# REQUIREMENT:
Reproduce verbatim every line from the one containing "True or false: V" through the last line of the entries, including both ends. Omit the pictures from your reproduction.

# INPUT RECORDS:
• • • • •

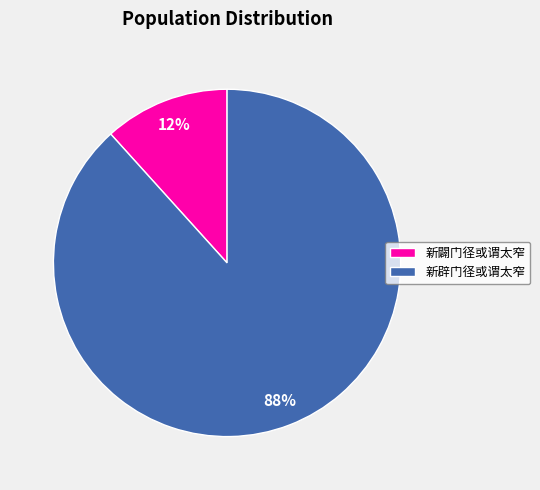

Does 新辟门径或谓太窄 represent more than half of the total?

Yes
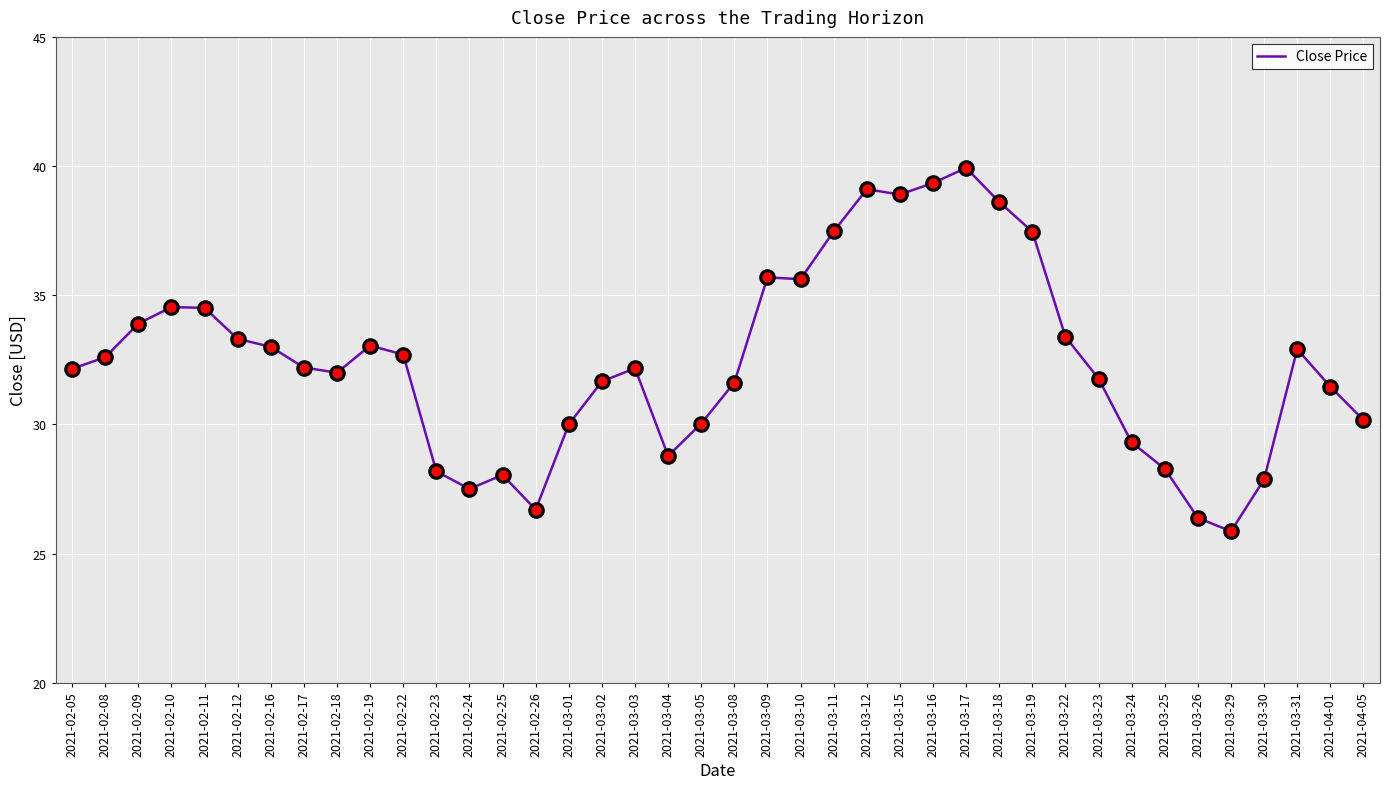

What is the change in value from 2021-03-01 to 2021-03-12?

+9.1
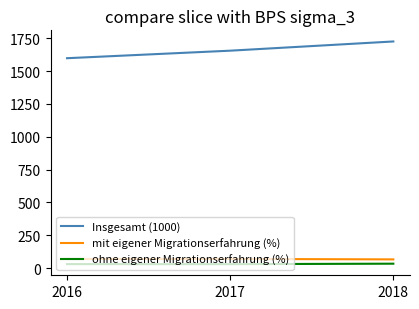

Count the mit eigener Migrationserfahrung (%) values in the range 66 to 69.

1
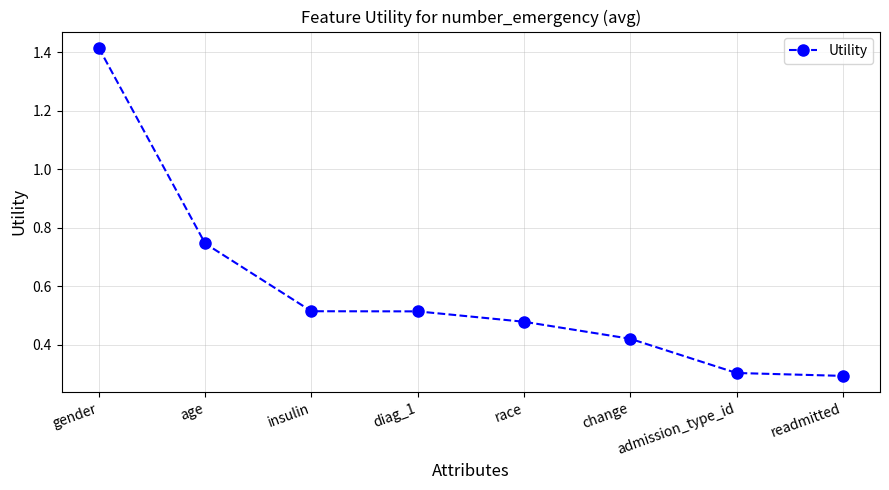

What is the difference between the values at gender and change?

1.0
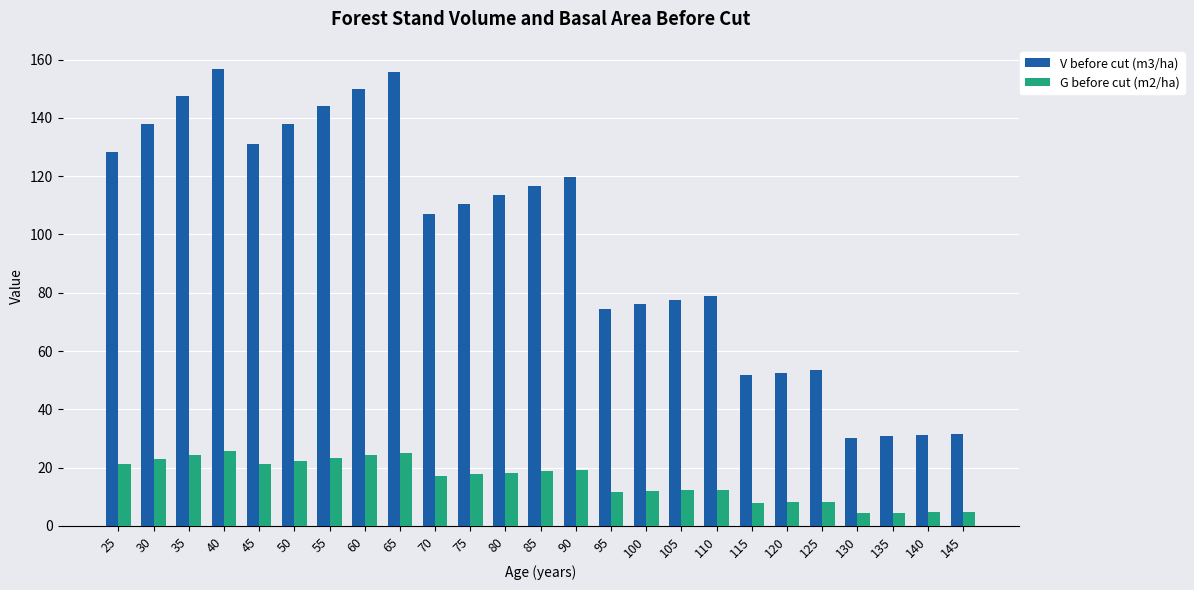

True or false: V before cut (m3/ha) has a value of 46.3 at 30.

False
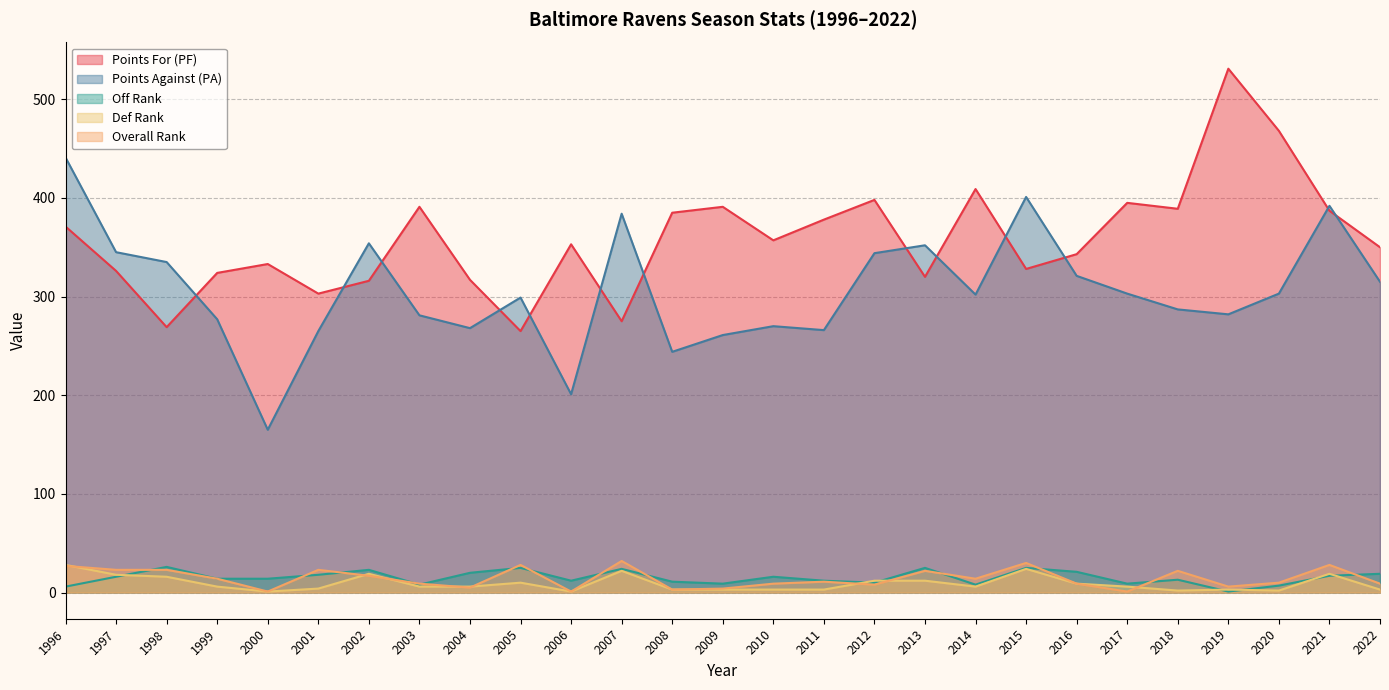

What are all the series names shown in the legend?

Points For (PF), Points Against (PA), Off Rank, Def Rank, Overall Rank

• • • • •

# OUTPUT FOR THIS TASK:
True or false: V before cut (m3/ha) has a value of 46.3 at 30.

False

What are all the series names shown in the legend?

Points For (PF), Points Against (PA), Off Rank, Def Rank, Overall Rank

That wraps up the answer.